Tuesday 7 April 2020

Coronavirus: eight European countries are now “over the hump!”

I’ve been doing some more playing with the new-cases figures for coronavirus. I took the raw figures since March 17th from worldometers.info for the following countries: Spain, Italy, Germany, UK, Switzerland, Belgium, Netherlands, Austria, Portugal, Sweden, Norway, Ireland, Denmark. I left out France, because of their recent data issues. I used Excel to smooth the figures over 7-day periods (so e.g. for March 20th I averaged the figures from March 17th to 23rd inclusive). I chose 7 days, because that is roughly the period of the “wobble” I saw in many countries’ data when I first looked into the detail a few days ago.

I came up with some interesting results. The countries divided clearly into three groups:

(1)   Eight in which the smoothed new cases have already peaked and are on a downward trend: Spain, Italy, Germany, Switzerland, Belgium, Austria, Portugal, Norway.

(2)   One (Netherlands) where smoothed new cases have only very recently peaked, and it’s not clear whether or not that will be the final peak.

(3)   Four in which the smoothed new cases have not yet peaked: UK, Sweden, Ireland, Denmark.

For the first two groups, I worked out by how many per cent per day the numbers have been falling since the peak. I took the latest smoothed number of cases (dated 3rd April, because that’s the last day for which I have a full 3 days of following data), divided by the peak number of cases, then took the Nth root, where N is the number of days between the peak and 3rd April, and converted the result to a percentage decay per day. My Excel formula was:

=ROUND((1-EXP(LN(<latest count>/< count at peak>)/<number of days since peak>))*100,2)

Obviously, the Netherlands was an outlier on the low side. Of the remainder, six all showed a decay rate between 1.8% and 2.8% per day: Germany 2.79%, Switzerland 2.52%, Spain and Italy both 2.25%, Belgium 2.03%, Portugal 1.8%. If I take the Spanish and Italian figure as representative, that corresponds to a half-life of 30 days for new cases of the virus.

But in some places, it’s better than we thought.
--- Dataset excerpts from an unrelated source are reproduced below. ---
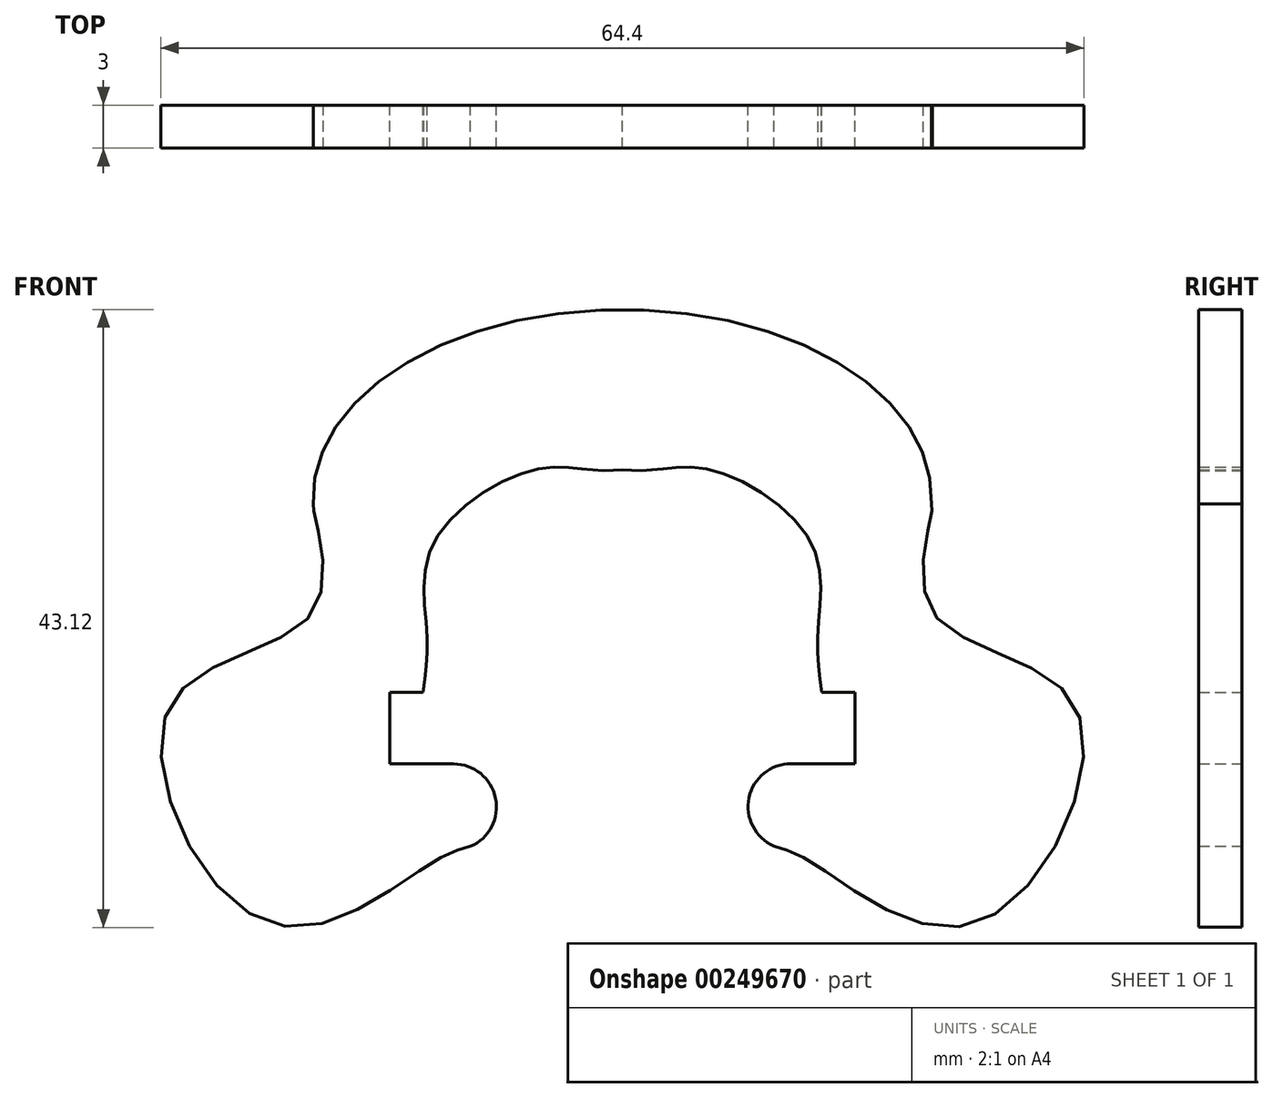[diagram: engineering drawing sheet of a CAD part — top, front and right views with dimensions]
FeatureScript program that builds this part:
annotation { "Feature Type Name" : "Feature", "Feature Type Description" : "" }
export const myFeature = defineFeature(function(context is Context, id is Id, definition is map)
    precondition{}
    {
        {
            var Q0;
            Q0=qCreatedBy(makeId("Front.planeOp"),FACE);
            var sketch = newSketch(context, id + "F0", { "sketchPlane" : qUnion([Q0])});
            skLineSegment(sketch, "E0", {"start": v(-16.22, -11.74) * mm, "end": v(-16.22, -6.74) * mm});
            skFitSpline(sketch, "E1", {"points": [v(-13.92, -6.74) * mm, v(-13.64, -2.66) * mm, v(-13.2, 3.6) * mm, v(-6.22, 8.76) * mm, v(-2.06, 8.77) * mm, v(0, 8.77) * mm]});
            skFitSpline(sketch, "E2", {"points": [v(13.91, -6.74) * mm, v(13.63, -2.66) * mm, v(13.2, 3.6) * mm, v(6.22, 8.76) * mm, v(2.06, 8.77) * mm, v(0, 8.77) * mm]});
            skLineSegment(sketch, "E3", {"start": v(16.21, -11.74) * mm, "end": v(16.21, -6.74) * mm});
            skLineSegment(sketch, "E4", {"start": v(16.21, -6.74) * mm, "end": v(13.91, -6.74) * mm});
            skLineSegment(sketch, "E5", {"start": v(-13.92, -6.74) * mm, "end": v(-16.22, -6.74) * mm});
            skEllipticalArc(sketch, "E6", {});
            skLineSegment(sketch, "E7", {"start": v(-16.22, -11.74) * mm, "end": v(-11.78, -11.74) * mm});
            skFitSpline(sketch, "E8", {"points": [v(-21.55, 6.39) * mm, v(-21.53, 6.02) * mm, v(-21.56, -1.08) * mm, v(-31.63, -7.76) * mm, v(-24.74, -22.8) * mm, v(-13.35, -18.68) * mm, v(-10.6, -17.5) * mm]});
            skArc(sketch, "E9", {"start": v(-10.6, -17.5) * mm, "mid": v(-8.84, -14.13) * mm, "end": v(-11.78, -11.74) * mm});
            skLineSegment(sketch, "E10", {"start": v(16.21, -11.74) * mm, "end": v(11.78, -11.72) * mm});
            skFitSpline(sketch, "E11", {"points": [v(21.55, 6.39) * mm, v(21.6, 6) * mm, v(21.6, -1.1) * mm, v(31.64, -7.82) * mm, v(24.69, -22.84) * mm, v(13.31, -18.67) * mm, v(10.57, -17.47) * mm]});
            skArc(sketch, "E12", {"start": v(11.78, -11.72) * mm, "mid": v(8.83, -14.1) * mm, "end": v(10.57, -17.47) * mm});
            const initialGuessF0  = {"E6": [-1.8650000001798617e-06, 0.006850431000000072, 21.563762, 0, 0.021563762, 0.013119126, 6.247711, 9.460252]};
            skSetInitialGuess(sketch, initialGuessF0);
            skSolve(sketch);
        }
        {
            var Q0;
            Q0 = qSketchRegion(id + "F0", true);
            extrude(context, id + "F1", {"entities" : qUnion([Q0]), "depth" : 3 * mm});
        }
    });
Norway is showing a decay rate of 3.55% per day, and Austria a whopping 7.25% per day. Indeed, the smoothed new Austrian cases per day are already down very nearly to half of what they were at their peak on 25th March.

Whatever the Austrians have been doing to combat this virus, seems to be working. They did quarantine one particular town which was a big source of infection, which as far as I know no-one else has done. And apparently, they have mandated that face-masks are worn in stores; but that only started yesterday, so can’t have had any effect on these figures. So why, I wonder, has the Austrian experience been so much less bad than anyone else’s? Inquiring minds want to know, and to apply that knowledge.

Indeed, the Austrians, and the Danes too, have very recently announced that the restrictions are to be relaxed over the next few weeks. For Europeans it looks as if, as Winston Churchill famously said after the battle of El Alamein: “Now this is not the end. It is not even the beginning of the end. But it is, perhaps, the end of the beginning.”